The AMA envisages a specific excise tax based on sugar content, set at $0.40 per 100g of sugar, in line with the WHO’s recommendation that a retail price hike of at least 20% would be needed to have a meaningful effect.
This would raise the retail price of the average supermarket SSB by 20%; the tax on a 375ml can of Coke with 40g sugar (sugar content is 10.6g/100ml) would be $0.16, the report says.
“Original modelling by the AMA indicates a tax on select SSBs would reduce sugar consumption from soft drinks by 12 to 18% (27,596 to 43,804 tonnes of sugar) and raise annual government revenue of $749 million to $814 million,” it says.
The tax would give consumers a price signal that the product is unhealthy; create a disincentive in the form of higher prices; and incentivise manufacturers to lower the sugar content of their products, it says.
However federal minister for health Greg Hunt has previously ruled out introducing a sugar tax, stating that the government would never support the use of taxes as a tool to deter consumption of unhealthy foods.
“We don’t think that driving up the price of household goods for families is the way of achieving this particular outcome,” he said in January.

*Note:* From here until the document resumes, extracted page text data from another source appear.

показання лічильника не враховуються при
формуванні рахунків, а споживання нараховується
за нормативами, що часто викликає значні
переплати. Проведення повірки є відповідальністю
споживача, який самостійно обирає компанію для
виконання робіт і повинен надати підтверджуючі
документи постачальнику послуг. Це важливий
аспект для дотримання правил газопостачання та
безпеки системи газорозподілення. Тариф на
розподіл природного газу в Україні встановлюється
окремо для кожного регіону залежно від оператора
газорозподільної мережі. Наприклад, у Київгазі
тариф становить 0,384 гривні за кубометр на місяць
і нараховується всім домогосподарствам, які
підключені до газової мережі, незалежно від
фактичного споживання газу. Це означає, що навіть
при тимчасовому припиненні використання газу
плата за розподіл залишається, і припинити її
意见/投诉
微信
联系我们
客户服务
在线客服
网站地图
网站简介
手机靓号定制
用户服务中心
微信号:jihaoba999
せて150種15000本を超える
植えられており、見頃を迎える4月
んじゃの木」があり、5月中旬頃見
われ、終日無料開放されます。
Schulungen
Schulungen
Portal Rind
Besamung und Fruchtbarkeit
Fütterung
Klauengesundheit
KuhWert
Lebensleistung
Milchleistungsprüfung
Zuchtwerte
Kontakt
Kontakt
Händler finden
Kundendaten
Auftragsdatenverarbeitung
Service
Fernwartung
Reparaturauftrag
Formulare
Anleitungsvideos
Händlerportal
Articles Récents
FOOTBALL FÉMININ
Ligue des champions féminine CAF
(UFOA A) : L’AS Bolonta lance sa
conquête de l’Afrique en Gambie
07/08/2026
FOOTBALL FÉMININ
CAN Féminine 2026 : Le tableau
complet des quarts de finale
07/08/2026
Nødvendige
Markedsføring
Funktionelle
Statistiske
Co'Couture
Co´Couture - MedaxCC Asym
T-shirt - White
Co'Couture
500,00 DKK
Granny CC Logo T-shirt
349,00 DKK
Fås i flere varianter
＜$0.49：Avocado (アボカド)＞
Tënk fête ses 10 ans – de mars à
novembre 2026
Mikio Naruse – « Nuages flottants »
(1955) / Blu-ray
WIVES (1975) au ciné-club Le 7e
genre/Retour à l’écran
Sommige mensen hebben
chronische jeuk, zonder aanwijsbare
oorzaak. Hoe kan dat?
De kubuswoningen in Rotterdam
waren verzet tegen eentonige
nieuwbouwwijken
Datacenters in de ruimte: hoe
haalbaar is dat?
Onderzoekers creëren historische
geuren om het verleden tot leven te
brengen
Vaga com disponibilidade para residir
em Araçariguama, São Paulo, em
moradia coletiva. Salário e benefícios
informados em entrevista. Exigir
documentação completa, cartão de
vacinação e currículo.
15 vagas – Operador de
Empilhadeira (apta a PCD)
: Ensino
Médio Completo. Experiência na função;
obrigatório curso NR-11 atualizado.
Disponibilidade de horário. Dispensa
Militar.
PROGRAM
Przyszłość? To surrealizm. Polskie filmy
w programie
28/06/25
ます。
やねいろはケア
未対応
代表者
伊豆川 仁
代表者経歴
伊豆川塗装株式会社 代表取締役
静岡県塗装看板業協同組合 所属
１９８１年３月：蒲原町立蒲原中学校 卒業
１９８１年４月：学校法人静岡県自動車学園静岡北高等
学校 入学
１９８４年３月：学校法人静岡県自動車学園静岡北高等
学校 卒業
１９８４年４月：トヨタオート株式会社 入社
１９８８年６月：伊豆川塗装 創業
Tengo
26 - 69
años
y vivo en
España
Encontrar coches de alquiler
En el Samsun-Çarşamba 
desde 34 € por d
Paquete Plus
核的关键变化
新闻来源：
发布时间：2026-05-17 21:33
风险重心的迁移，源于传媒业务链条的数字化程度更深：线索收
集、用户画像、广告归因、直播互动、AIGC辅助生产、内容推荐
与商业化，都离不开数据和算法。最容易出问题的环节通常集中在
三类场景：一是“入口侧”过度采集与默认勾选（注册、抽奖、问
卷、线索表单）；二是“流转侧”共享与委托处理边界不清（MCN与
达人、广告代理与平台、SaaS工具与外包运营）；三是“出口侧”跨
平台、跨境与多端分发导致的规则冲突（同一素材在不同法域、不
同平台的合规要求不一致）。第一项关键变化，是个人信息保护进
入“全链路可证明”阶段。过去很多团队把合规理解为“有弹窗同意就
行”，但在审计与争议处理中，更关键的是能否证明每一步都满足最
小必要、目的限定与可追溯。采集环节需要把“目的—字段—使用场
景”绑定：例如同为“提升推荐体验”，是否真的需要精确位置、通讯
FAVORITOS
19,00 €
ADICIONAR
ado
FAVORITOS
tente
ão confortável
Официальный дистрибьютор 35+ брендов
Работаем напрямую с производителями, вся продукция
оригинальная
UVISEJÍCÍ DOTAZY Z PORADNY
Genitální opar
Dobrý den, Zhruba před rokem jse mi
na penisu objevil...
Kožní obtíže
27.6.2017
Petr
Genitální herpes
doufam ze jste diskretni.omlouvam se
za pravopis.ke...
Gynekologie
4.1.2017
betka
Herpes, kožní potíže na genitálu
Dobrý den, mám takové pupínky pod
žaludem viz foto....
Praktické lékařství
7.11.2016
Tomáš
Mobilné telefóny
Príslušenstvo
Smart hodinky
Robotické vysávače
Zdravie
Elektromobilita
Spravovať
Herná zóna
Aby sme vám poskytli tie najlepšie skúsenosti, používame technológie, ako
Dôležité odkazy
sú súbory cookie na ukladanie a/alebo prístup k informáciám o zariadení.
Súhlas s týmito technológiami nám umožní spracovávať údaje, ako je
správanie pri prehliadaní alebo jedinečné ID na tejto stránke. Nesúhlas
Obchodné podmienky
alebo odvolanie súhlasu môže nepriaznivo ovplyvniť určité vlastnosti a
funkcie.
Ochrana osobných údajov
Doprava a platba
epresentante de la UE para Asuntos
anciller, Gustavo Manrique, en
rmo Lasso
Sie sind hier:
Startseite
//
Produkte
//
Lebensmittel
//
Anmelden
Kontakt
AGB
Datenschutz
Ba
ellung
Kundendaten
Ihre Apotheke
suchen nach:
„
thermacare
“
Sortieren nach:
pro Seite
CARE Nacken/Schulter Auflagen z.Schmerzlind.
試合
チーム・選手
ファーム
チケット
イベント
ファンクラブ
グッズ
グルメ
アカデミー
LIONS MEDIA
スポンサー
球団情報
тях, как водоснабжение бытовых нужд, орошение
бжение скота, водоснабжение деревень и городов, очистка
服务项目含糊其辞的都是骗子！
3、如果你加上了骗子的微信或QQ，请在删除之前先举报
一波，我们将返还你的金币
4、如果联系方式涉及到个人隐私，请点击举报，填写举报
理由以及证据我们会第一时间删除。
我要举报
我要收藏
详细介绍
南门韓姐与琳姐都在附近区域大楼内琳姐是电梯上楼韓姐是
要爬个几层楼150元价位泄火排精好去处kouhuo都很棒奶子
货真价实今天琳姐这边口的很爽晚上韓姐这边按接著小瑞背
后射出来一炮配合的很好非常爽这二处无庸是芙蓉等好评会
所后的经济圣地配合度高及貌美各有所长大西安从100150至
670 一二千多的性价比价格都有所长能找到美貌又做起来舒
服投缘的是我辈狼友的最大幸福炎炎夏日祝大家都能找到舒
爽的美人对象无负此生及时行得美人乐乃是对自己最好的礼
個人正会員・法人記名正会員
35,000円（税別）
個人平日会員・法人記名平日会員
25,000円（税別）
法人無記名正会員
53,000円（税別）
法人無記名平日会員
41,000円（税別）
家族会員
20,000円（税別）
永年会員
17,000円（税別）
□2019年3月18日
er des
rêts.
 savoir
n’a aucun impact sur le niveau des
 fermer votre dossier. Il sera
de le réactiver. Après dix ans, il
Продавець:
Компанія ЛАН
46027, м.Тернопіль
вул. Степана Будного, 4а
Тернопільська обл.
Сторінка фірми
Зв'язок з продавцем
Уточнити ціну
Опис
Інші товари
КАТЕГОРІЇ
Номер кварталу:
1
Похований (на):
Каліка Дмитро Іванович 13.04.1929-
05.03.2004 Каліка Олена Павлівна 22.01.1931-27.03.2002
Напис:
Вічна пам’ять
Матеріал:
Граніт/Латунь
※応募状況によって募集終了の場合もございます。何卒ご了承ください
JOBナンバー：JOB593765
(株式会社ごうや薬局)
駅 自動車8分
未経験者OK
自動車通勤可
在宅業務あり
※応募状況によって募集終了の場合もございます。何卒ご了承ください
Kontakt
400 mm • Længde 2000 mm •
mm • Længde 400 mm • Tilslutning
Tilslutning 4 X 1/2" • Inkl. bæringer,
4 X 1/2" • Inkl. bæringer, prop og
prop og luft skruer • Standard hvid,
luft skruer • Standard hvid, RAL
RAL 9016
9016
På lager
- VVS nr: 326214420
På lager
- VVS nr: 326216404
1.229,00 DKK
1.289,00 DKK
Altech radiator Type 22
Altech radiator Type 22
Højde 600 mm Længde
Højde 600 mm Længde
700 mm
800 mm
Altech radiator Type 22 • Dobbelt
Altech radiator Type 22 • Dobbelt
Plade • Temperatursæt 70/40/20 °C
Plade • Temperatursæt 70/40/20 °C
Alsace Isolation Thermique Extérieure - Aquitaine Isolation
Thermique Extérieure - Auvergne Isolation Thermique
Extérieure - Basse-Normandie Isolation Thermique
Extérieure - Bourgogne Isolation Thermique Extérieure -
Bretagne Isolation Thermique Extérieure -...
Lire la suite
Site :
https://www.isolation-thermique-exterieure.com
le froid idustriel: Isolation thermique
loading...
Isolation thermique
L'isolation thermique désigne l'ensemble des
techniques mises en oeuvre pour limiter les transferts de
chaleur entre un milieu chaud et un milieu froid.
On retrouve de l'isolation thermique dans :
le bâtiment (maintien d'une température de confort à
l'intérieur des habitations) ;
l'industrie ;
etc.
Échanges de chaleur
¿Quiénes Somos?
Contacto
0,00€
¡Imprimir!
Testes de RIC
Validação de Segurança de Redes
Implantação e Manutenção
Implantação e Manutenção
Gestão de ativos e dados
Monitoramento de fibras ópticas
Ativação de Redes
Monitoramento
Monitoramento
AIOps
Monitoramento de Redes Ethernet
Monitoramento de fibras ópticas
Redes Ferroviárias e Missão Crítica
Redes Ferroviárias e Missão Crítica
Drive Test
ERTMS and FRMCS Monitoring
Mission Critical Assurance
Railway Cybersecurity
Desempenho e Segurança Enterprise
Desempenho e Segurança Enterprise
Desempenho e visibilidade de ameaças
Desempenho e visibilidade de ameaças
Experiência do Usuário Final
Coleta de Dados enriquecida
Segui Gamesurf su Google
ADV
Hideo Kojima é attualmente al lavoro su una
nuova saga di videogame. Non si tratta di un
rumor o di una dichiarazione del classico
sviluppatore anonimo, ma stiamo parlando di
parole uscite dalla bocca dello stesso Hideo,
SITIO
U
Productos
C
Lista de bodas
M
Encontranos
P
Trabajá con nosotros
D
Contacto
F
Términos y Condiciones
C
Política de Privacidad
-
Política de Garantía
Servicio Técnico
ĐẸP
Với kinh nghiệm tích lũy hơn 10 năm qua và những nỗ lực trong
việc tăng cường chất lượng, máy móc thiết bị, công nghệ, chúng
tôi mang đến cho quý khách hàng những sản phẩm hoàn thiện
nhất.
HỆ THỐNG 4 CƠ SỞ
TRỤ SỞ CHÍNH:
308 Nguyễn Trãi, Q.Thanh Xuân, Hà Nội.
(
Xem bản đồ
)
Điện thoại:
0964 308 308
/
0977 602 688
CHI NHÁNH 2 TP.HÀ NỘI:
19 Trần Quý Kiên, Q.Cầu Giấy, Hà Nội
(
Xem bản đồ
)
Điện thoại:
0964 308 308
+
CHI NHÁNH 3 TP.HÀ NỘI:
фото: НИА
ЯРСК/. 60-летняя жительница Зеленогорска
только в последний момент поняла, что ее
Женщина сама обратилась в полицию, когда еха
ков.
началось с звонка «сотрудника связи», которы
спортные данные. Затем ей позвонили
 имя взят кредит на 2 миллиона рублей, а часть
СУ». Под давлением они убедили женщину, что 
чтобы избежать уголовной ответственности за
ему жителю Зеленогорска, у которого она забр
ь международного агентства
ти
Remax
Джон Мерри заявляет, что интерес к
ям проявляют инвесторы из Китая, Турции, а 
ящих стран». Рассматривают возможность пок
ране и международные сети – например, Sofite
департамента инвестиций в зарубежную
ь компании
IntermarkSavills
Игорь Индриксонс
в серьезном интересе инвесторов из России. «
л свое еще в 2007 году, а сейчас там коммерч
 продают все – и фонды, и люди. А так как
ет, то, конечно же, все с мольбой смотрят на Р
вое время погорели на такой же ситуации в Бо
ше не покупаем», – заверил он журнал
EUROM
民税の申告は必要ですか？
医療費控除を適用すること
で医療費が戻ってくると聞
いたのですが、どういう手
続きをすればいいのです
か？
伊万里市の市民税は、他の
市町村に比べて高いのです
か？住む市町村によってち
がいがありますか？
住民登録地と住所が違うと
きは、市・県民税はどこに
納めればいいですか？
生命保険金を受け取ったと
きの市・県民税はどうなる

Addressing the Press Club, Dr Khorshid acknowledged that past calls for a sugar tax have made little headway with political leaders, but he said now was time for action.
“Too often for policy makers, the short-term nature of our budget cycles (and) the long-term pay-off of prevention … come into conflict. It’s hard for governments to make these long-term decisions,” he said.
“It’s for this reason the AMA is going to campaign on a very clear and concrete policy: a tax on sugary drinks.”